La Revolución Francesa de 1789 fue un parteaguas para el mundo occidental. Los efectos de este movimiento se dejaron sentir en primer momento en Europa, pero con igual intensidad en una América continental que ya había dado sus primeras muestras de rebeldía a partir de la independencia de las Trece Colonias. Por muchas razones, el movimiento de la “libertad, igualdad y fraternidad” de finales del siglo XVIII es un episodio de capital importancia para comprender al mundo de nuestros días, pero llamo la atención sobre uno que me permitirá plantear un hecho actual en nuestro país. Me refiero al fin del Estado Absolutista como aquella organización en la que el monarca concentraba y ejercía todo el poder, sin mayor límite que el de su graciosa voluntad, y al surgimiento del Estado Contemporáneo, aquél en el que los contrapesos formales y materiales se establecieron en constituciones, al tiempo que la democracia y la ciudadanía surgían como binomio indiscutible de la nueva vida pública.

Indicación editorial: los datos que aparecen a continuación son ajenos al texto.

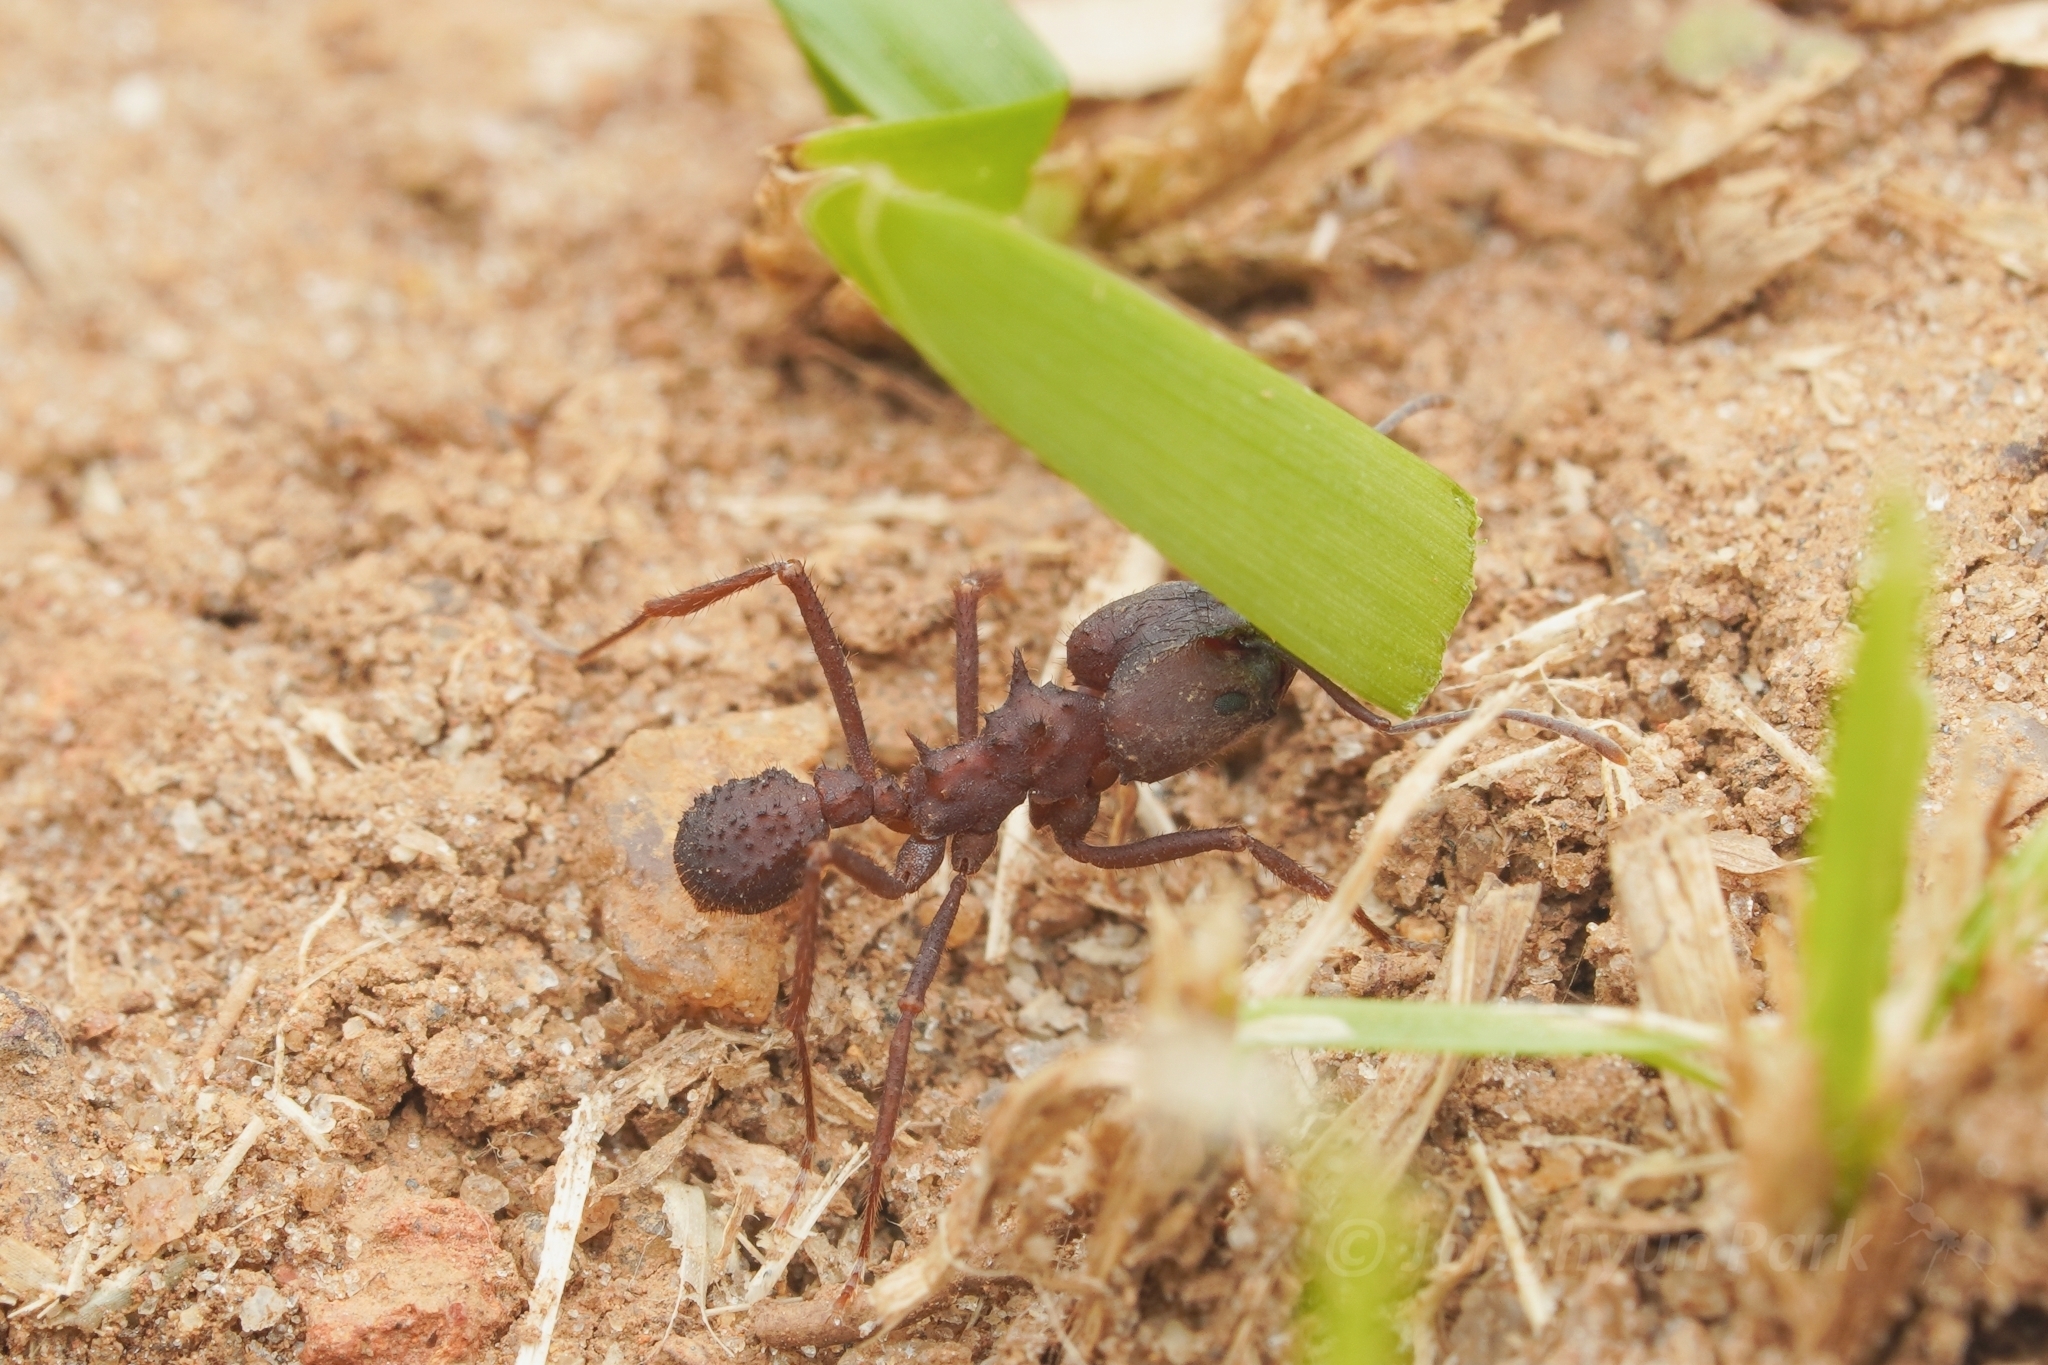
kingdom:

Así, siendo tan imperfecta que apenas habiendo terminado ya dejaba ver el nacimiento de un nuevo tirano en la figura del emperador Napoleón Bonaparte, la Revolución Francesa significó una nueva manera de entender al poder y un pacto político renovado en el que, por primera ocasión, el pueblo llevaba mano por encima de los gobernantes. Si antes de 1789 la lucha se había centrado en tratar de limitar el poder de los reyes, a partir de esa fecha la batalla se convirtió en una defensa permanente de las conquistas que se habían alcanzado. El poder caprichoso de los gobernantes encontró límite en los derechos, libertades e intereses del pueblo y así se fueron configurando las nuevas formas de gobierno.
Desde hace más de dos siglos, el mundo occidental ha sido escenario del surgimiento de nuevas formas de organización política y, dentro de estas, de procesos políticos caracterizados, en mayor o menor medida, de un fortalecimiento paulatino de la participación ciudadana en detrimento del ejercicio del poder por parte de los gobernantes. Por supuesto, siendo esto lo común no es lo exclusivo y, en no pocas ocasiones, personajes encumbrados en los más altos cargos de gobierno han intentado socavar el poder popular al considerar que ellos como gobernantes son más grandes que la suma de los ciudadanos gobernados. Ahí están los casos un partido hegemónico como el PRI, capaz de gobernar por más de setenta años, o la megalomanía reciente de un presidente como Daniel Ortega, quien se considera no solo superior al pueblo o a la Constitución, sino al propio Estado de Nicaragua.
Sucede que, con todo lo que la Revolución Francesa y el Estado Contemporáneo pudieran haber cambiado, la naturaleza del poder política es y será siempre la de extenderse y expandirse sin medida ni control, con tan mala fortuna para los ciudadanos que, en no pocas ocasiones, esto se generar no solo con la conformidad del pueblo, sino alentada por éste. Hoy, ese es el caso de Estados Unidos con Donald Trump y lo es de México desde 2018 con la llegada al poder de Morena. En ambos casos, mayorías absolutas decidieron su destino político, al tiempo que ellas mismas han facilitado y fomentado el empoderamiento de sus líderes aun por encima de los principios constitucionales e incluso rebasando al propio pueblo.
No creo que en uno u otro caso el camino que se está siguiendo vaya a tener como resultado la conformación de un régimen absolutista. Confío, todavía, en la fuerza de las instituciones y de cierto sentido de supervivencia político que vive en la esencia del pueblo. No obstante, en el caso de nuestro país no se puede ignorar lo que está sucediendo y lo que implican hechos como la censura o cooptación de cualquier forma de inconformidad, la desaparición de órganos autónomos o la politización del Poder Judicial. El Estado Contemporáneo – aquél nacido bajo los principios de libertad, igualdad y fraternidad – que sirvió como modelo para el surgimiento de nuestro país en 1821 debe prevalecer y es tarea de los ciudadanos su defensa. Esperar que sea el poder el que se regule a sí mismo es tan absurdo como pensar que en el campo los lobos no devoren a las ovejas.